Oğuz'a sinirliydim, en fazla da kendime sinirlenmiştim. Nasıl kanmıştım bu yalana? Oğuz'a büyü yapıldığını düşünüyordum ama ya değilse. Ya her şey planlandıysa? Mühür o kadar güvenilir değilse? Ya da aşık olduğum ve mühür ile bağlandığım insan iyi biri olmak zorunda değilse?

Ellerimdeki bandajları hırsla çıkarmış ve çıkışa doğru ilerliyordum. Kontrol etmem gereken bir çok şey vardı. Ve tek başıma bunları üstlenmek beni yoruyordu.

Yine de şikayet etmeye hakkım yoktu benim. Küçüklüğümden beri bunun için yetiştirildim. Fiziksel ve mental olarak bunun için yetiştirildim.

Kapıyı açtığımda karşıdan gelen Lui ile karşılaştım. Gözlerimi devirdim. Yine yanımda olduğunu ve sakin olmamı, her şeyin düzeleceğini söyleyecekti. Son zamanlarda ondan da soğumuştum. Davranışları bana Oğuz'u anımsatıyordu ve bu da beni sinirlendiren bir diğer etmendi.

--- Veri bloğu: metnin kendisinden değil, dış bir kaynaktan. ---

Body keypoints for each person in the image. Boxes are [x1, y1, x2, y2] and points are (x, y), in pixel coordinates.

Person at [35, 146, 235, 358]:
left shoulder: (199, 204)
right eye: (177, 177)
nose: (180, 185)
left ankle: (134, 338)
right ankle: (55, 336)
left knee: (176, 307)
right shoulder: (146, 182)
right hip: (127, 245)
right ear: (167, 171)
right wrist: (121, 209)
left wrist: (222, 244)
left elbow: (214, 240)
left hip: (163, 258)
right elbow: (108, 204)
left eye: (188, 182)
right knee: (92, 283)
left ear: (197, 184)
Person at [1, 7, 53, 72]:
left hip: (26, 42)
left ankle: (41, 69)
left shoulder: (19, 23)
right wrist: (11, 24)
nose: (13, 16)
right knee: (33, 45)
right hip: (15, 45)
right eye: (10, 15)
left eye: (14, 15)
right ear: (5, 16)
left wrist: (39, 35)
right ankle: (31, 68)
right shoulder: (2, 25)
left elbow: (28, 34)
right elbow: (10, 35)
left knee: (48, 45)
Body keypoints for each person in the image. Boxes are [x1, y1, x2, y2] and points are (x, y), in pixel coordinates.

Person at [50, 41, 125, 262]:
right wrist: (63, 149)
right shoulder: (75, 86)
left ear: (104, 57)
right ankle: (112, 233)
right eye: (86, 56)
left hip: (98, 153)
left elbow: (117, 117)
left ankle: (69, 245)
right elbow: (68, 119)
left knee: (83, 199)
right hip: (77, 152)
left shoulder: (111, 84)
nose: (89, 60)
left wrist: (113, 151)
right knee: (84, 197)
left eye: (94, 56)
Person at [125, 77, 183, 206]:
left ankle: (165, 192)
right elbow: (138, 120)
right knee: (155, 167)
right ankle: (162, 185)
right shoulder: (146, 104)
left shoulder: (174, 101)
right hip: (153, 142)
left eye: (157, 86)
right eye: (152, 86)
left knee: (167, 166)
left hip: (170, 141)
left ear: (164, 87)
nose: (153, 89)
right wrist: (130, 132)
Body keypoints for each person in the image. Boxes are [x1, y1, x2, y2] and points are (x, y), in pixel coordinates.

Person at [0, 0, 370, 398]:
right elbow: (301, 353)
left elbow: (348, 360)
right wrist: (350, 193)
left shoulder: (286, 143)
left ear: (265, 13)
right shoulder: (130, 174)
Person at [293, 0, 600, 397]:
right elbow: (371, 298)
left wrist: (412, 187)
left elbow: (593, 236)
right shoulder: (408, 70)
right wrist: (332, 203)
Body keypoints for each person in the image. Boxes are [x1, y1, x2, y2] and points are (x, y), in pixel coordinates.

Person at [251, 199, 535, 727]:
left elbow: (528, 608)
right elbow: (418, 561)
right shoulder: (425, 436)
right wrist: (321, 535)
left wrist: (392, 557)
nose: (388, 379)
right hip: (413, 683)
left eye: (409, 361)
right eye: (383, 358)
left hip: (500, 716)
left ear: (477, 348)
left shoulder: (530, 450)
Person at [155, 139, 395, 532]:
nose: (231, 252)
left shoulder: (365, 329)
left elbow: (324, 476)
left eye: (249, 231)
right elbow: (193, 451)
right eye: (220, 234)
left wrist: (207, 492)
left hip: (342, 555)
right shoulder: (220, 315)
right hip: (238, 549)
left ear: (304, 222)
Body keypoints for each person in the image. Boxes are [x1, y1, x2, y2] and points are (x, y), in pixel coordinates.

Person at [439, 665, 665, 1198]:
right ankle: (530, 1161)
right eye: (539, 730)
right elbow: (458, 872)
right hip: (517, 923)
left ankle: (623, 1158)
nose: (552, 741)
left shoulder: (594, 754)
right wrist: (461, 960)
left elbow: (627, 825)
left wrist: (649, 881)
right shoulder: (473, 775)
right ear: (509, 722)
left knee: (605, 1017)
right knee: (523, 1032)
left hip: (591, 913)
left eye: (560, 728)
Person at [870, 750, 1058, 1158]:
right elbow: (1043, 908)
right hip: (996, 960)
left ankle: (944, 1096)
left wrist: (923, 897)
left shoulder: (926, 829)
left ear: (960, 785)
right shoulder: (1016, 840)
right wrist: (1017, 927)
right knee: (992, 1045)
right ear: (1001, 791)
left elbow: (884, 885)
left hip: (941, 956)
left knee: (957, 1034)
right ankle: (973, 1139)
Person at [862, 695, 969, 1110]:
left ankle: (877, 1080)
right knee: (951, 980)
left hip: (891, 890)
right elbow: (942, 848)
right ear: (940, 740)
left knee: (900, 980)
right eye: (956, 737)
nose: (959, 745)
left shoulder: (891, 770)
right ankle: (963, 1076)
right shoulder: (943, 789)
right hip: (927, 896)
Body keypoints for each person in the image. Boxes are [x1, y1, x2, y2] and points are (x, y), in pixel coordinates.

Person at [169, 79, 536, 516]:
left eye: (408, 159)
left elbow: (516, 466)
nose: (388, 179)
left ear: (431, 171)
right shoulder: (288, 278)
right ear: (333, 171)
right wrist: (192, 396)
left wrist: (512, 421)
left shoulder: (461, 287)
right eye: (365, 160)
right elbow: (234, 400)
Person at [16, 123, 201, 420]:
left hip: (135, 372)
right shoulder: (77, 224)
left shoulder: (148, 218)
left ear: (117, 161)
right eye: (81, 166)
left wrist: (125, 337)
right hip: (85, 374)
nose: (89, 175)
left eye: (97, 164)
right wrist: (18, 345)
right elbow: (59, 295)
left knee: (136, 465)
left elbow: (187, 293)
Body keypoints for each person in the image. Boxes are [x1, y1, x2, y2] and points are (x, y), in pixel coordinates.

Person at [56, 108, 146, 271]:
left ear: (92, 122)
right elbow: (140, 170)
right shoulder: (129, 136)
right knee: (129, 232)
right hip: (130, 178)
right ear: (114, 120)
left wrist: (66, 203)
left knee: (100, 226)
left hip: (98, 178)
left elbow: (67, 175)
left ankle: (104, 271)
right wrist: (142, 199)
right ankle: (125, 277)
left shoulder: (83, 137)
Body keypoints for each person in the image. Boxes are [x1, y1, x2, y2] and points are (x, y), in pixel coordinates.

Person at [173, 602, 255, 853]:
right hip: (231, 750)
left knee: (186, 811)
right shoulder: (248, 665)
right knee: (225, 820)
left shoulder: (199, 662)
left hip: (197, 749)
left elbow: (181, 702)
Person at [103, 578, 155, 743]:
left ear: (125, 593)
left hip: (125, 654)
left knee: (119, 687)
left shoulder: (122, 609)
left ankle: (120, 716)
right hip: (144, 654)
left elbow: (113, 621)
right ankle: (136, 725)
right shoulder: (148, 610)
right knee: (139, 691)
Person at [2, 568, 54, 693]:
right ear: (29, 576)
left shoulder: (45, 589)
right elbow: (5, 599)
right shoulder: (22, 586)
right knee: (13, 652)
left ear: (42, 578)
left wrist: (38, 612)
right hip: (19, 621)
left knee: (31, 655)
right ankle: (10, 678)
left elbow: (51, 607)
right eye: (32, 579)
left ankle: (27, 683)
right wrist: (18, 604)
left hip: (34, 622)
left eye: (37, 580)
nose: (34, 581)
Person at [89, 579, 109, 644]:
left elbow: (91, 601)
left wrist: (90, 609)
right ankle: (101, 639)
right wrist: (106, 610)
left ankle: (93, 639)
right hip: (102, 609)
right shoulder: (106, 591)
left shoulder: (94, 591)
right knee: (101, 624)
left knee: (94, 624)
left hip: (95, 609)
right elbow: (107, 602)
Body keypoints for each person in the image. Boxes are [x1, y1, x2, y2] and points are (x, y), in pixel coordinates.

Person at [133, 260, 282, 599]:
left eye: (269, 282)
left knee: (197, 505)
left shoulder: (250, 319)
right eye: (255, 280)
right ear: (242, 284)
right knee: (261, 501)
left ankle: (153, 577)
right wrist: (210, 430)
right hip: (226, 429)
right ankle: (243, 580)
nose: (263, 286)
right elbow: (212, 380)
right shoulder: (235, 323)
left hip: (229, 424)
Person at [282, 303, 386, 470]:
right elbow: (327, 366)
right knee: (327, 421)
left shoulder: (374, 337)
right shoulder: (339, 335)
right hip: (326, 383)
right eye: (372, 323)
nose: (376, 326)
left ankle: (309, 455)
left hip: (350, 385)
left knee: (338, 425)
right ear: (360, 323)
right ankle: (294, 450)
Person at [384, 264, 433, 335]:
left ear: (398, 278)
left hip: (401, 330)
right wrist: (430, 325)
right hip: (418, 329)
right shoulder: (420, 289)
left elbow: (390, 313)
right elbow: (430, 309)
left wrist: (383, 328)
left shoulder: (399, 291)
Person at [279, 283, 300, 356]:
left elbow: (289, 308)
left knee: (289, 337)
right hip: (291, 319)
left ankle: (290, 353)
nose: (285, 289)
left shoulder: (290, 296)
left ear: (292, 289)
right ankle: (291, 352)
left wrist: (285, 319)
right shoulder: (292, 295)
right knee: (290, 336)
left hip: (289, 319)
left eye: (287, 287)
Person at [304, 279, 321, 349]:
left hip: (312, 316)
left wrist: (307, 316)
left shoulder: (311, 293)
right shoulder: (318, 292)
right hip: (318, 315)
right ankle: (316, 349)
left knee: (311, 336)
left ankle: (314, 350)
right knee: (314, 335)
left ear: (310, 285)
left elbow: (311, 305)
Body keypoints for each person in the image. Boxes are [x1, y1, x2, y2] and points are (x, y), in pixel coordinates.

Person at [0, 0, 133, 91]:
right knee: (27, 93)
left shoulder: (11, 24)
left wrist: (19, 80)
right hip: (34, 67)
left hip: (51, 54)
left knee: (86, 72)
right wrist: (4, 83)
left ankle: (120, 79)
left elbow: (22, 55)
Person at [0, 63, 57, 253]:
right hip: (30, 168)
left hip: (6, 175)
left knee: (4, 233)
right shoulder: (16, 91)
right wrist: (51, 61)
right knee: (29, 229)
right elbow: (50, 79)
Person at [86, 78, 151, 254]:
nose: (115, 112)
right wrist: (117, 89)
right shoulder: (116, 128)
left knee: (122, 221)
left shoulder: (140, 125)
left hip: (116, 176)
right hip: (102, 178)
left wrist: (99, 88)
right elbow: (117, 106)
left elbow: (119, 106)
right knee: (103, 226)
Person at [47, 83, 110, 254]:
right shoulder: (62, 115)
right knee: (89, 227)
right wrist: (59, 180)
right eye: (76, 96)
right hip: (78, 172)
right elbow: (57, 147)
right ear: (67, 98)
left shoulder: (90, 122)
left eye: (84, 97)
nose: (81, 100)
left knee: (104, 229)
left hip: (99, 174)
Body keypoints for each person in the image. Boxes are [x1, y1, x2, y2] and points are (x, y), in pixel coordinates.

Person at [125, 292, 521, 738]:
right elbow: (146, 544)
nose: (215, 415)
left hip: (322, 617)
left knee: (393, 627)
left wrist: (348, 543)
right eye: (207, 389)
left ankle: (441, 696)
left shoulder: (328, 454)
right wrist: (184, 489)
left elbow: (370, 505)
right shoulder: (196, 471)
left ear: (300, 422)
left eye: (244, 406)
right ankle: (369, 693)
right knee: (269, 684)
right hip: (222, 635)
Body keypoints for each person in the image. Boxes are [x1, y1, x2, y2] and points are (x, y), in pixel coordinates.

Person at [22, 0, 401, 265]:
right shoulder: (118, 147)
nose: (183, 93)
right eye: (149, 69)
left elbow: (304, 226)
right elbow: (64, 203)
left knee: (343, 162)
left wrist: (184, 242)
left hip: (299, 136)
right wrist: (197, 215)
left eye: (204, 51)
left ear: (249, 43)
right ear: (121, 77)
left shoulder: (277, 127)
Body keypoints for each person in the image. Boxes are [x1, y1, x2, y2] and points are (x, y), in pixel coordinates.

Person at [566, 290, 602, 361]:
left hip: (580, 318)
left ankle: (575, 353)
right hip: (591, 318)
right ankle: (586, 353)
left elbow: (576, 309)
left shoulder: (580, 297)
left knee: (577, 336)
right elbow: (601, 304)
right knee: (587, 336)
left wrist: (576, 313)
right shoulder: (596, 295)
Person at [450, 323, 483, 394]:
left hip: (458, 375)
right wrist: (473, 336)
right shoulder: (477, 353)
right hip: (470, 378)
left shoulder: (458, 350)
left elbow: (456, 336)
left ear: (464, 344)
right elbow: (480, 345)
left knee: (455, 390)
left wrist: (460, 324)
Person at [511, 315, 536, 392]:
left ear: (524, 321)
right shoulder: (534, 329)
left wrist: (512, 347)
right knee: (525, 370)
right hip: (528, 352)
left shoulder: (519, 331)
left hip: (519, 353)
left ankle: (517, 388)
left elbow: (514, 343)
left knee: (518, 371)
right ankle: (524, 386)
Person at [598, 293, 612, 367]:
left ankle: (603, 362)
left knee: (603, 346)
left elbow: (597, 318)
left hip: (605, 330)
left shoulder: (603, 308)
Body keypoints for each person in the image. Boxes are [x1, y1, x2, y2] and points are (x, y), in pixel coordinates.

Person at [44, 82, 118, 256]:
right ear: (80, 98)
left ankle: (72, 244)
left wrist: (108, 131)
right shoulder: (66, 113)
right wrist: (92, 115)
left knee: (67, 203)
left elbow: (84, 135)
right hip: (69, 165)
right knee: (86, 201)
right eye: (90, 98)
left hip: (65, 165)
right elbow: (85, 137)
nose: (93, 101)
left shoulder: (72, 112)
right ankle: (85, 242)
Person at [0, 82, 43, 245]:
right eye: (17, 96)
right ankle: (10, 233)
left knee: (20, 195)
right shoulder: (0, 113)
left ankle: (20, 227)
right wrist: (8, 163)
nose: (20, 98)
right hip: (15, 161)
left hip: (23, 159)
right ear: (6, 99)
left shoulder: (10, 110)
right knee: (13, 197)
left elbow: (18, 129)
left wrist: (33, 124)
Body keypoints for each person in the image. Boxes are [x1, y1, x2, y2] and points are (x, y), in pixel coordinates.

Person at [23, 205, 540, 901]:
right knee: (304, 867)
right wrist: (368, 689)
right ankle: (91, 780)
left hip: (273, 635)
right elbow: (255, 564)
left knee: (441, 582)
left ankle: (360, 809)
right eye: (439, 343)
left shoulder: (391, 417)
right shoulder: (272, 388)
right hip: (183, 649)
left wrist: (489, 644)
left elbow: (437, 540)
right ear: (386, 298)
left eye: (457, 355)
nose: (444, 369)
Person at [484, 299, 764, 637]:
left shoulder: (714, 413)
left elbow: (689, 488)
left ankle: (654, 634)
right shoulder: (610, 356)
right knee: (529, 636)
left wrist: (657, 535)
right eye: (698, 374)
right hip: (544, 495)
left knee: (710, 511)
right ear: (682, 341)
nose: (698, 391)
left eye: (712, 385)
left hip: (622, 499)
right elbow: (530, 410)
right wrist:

Onu görmezden gelerek yanından geçip gideceğimde kolumdan tutulmuştum.

"Yine dikkatin yerinde değil, değil mi?"

"Evet öyle, şimdi bırak beni, yapmam gereken işler var."

"Sadece sakin olmanı sağlamaya çalışıyorum. Farkında değilsin ama bu şekilde amacına ulaşamazsın." Kolumu hızlıca çekerek ondan kurtulduğumda sinirle ona baktım.

Çünkü baktığımda nefret ettiğim yüz gözümün önüne geliyordu adeta.

"Bu seni ne ilgilendirir? Bir köylü çocuğundan başka bir şey değilsin. Hemen birinin dolduruşuna gelmiş ve sorgulamadan devletine sırt çevirdin.

Bana sakın bir daha akıl vermeye kalkma!" Cevap vermemişti onun yerine alayla bakmıştı bana. Gergin olan sinirlerimi daha da geriyordu. Düşünmeden yumruğumu yüzüne götürdüm. Ama kolay bir şekilde kaçmıştı.

"Gördün mü? Ne kadar çalışırsan çalış, sinirini kontrol edemezsen savaşamazsın." Havaya attığım yumruk ile dengem biraz bozulsa da hızlıca toparlandım.

Lui'yi arkamda bırakarak saraya girmiştim. Kendini ne sanıyorduda bana akıl veriyordu?!

"Gece, bende seni arıyordum."

"Efendim abi? Gelişme mi var?"

"Evet, ajanlarımızdan biri bir sonraki baskın yerlerini öğrenmiş, orada onları kapana kıstırabiliriz."

Sonunda güzel bir haber duyabilmiştim.

* * *

Son kontrolleri yapmıştık ve son toplantıyı da yapmıştık konsey ile. Üzerime giydiğim vücuduma yapışan giysinin üzerine pelerin giyecektim. Kolumda bacağımda ve belli yerlerde silahlarım vardı.